Problems:
A: In the piece on Dorsey's trip to India and Burma, where is his usual meditation center?
B: From the piece on Dorsey's trip to India and Burma, reproduce verbatim the passage that begins at the words "It amazes me" and stops after "both of them.".

### Provided text ###

Judging from Dorsey’s past record, I believe that his trip to India and his meditation in Burma (still the official name for the UK and some US government agencies), was not based on some whimsical decision. He could have gone to his usual meditation center in Texas. Instead, he traveled to and meditated in two countries that have the highest percent GDP growth per capita in Asia. I checked Jack’s Twitter feed around December 8, 2018, https://twitter.com/jack/status/1071575424931512320. Yes, he participated in a 10 day silent Vipassana meditation, but he also visited the cities of Yangon (Rangoon), formerly the capital, Mandalay, and Bagan (Pagan). From my own visit to Burma while a student when the military junta still ruled, I know that it is a beautiful country and the Burmese are very friendly people. The country is slowly opening up to Western influences. From Jacks Twitter feeds it is obvious that the younger Burmese are learning English now and have enthusiastically taken to Twitter which is good for Twitter and will be good for Square.

It amazes me that Dorsey gets chastised for taking 10 days off. There was no indignation or outrage anywhere when Jeff Green moved to Hong Kong and was absent from his headquarters and staff in Ventura, CA, for nearly all of 2017! https://video.foxbusiness.com/v/6049490354001/#sp=show-clips…. Green wants to expand into China. In my opinion his move was an excellent idea to get a feel for the land just as Dorsey’s trip to India and Burma was an excellent move to help him assess possibilities there for future expansion. I’d say, good for both of them.

Why Expansion into India and perhaps Burma makes Sense

If I were Square’s CEO I would definitely expand services to India, the second most populous country after China, where Twitter is already well entrenched and perhaps later to Burma, at one time the “rice bowl of Asia” but after 50 year of military dictatorship, still one of the poorest and most corrupt countries on earth, though there has been a little bit of improvement according to the latest figures of Transparency International.

  1. Both countries are among Asian countries with the highest GDP growth per capita. India has one of the youngest populations and recent GDP growth is estimated to be above 7% (McKinsey in 2018 lists it at 5%), higher than China’s with its aging population and current economic and trade problems. Myanmar was last reported to show 8.9% GDP growth per capita.(16)

  2. Both India and Myanmar are developing countries where small merchants are the norm especially outside the big city centers. When I was in Burma, there were no posh, touristy restaurants but only tiny eating places or roadside stalls. This was also true outside the major tourist areas even in cosmopolitan Bangkok,Thailand.

### Record list ###

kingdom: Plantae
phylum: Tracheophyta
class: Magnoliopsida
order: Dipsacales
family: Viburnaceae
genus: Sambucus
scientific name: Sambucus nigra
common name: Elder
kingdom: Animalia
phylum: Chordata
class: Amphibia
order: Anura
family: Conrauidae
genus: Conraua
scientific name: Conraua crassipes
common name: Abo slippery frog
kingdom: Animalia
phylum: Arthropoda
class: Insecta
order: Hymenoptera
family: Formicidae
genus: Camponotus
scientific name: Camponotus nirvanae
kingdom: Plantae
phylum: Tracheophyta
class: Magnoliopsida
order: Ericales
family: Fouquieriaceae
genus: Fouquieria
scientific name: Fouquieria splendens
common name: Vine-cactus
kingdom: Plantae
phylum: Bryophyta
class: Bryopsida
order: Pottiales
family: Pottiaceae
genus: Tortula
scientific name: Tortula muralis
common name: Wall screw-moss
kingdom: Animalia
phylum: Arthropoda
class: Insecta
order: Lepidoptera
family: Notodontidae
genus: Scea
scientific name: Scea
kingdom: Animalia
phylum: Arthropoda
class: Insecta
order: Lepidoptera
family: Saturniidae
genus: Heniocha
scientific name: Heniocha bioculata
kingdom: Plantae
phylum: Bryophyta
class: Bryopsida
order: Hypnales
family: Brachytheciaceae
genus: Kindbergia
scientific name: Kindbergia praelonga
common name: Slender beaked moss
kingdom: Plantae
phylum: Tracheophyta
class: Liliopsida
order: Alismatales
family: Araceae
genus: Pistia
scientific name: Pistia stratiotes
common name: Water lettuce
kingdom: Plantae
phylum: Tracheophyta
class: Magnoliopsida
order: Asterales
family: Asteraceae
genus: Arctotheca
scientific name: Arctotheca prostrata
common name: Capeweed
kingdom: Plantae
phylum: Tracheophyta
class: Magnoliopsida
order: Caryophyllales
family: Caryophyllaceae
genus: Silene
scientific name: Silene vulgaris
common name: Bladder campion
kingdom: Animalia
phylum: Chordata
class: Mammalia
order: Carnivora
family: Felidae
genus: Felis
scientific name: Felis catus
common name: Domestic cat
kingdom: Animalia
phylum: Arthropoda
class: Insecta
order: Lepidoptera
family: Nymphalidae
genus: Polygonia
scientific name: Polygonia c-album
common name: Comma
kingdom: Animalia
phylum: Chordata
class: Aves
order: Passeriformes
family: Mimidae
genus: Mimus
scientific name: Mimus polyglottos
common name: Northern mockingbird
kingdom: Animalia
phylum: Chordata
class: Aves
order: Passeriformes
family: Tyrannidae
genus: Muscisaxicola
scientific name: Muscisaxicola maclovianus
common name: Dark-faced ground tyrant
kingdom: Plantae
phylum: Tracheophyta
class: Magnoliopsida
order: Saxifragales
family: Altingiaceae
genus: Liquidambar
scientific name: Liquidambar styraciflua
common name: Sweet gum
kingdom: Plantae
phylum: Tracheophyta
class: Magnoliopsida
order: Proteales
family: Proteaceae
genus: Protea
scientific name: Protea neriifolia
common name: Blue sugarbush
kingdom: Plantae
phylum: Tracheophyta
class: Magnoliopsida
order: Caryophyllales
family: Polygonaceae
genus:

###

Written responses:
A: Texas

B:
It amazes me that Dorsey gets chastised for taking 10 days off. There was no indignation or outrage anywhere when Jeff Green moved to Hong Kong and was absent from his headquarters and staff in Ventura, CA, for nearly all of 2017! https://video.foxbusiness.com/v/6049490354001/#sp=show-clips…. Green wants to expand into China. In my opinion his move was an excellent idea to get a feel for the land just as Dorsey’s trip to India and Burma was an excellent move to help him assess possibilities there for future expansion. I’d say, good for both of them.